Autoregressive 이미지 생성에 대한 결과가 본격적으로 나오기 시작하는군요. 더 나은 토크나이저 + 데이터의 조합으로 성능을 끌어올렸습니다.
이미지 생성 자체에서는 재미있는 결과들이 많이 나오는 듯한데 다음 단계로 흥미로운 문제는 이미지 인식과 이미지 생성을 어떻게 통합할 것인가일 것 같네요. Reconstruction이 충분히 잘 된다면 토크나이저 기반 방법으로도 가능할 듯 한데 이 문제에 대한 실험 결과들이 더 나오면 흥미로울 듯 합니다. OCR 같은 과제로 테스트해보면 되지 않을까 싶네요.
#autoregressive-model #vq #image-generation
Language Models Resist Alignment
(Jiaming Ji, Kaile Wang, Tianyi Qiu, Boyuan Chen, Jiayi Zhou, Changye Li, Hantao Lou, Yaodong Yang)

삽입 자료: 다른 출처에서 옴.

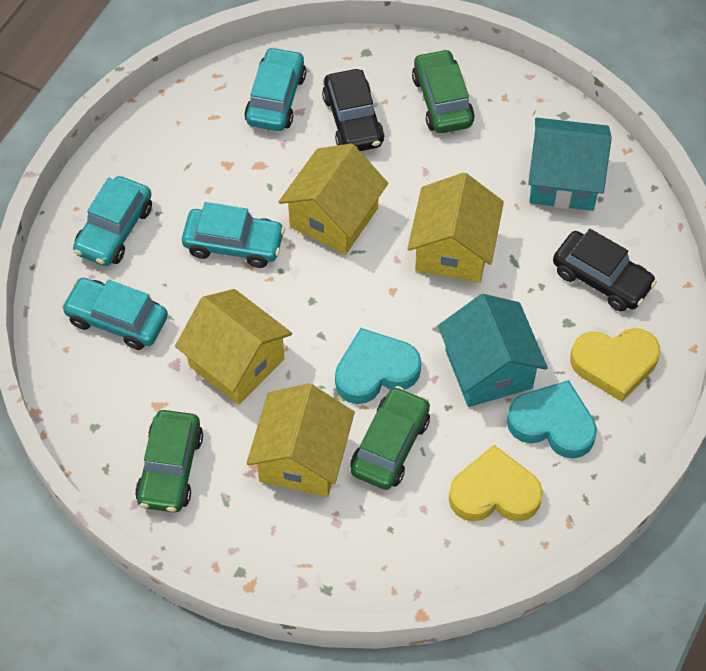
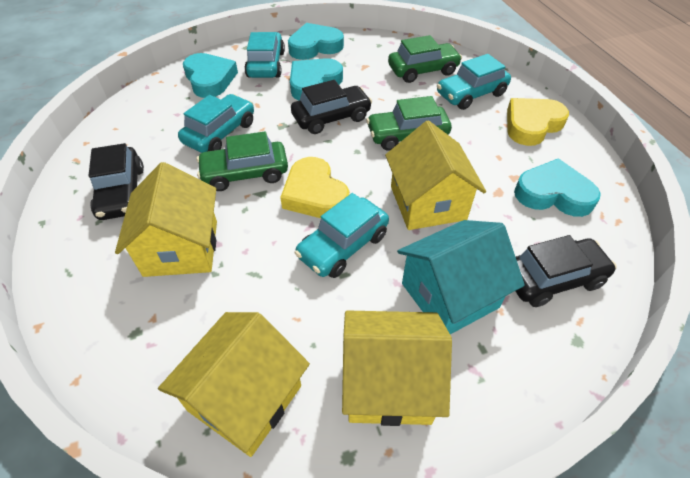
black car: 2 -> 3
turquoise heart: 2 -> 4
turquoise house: 2 -> 1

Large language models (LLMs) may exhibit undesirable behaviors. Recent efforts have focused on aligning these models to prevent harmful generation. Despite these efforts, studies have shown that even a well-conducted alignment process can be easily circumvented, whether intentionally or accidentally. Do alignment fine-tuning have robust effects on models, or are merely superficial? In this work, we answer this question through both theoretical and empirical means. Empirically, we demonstrate the elasticity of post-alignment models, i.e., the tendency to revert to the behavior distribution formed during the pre-training phase upon further fine-tuning. Using compression theory, we formally derive that such fine-tuning process \textit{disproportionately} undermines alignment compared to pre-training, potentially by orders of magnitude. We conduct experimental validations to confirm the presence of elasticity across models of varying types and sizes. Specifically, we find that model performance declines rapidly before reverting to the pre-training distribution, after which the rate of decline drops significantly. We further reveal that elasticity positively correlates with increased model size and the expansion of pre-training data. Our discovery signifies the importance of taming the inherent elasticity of LLMs, thereby overcoming the resistance of LLMs to alignment finetuning.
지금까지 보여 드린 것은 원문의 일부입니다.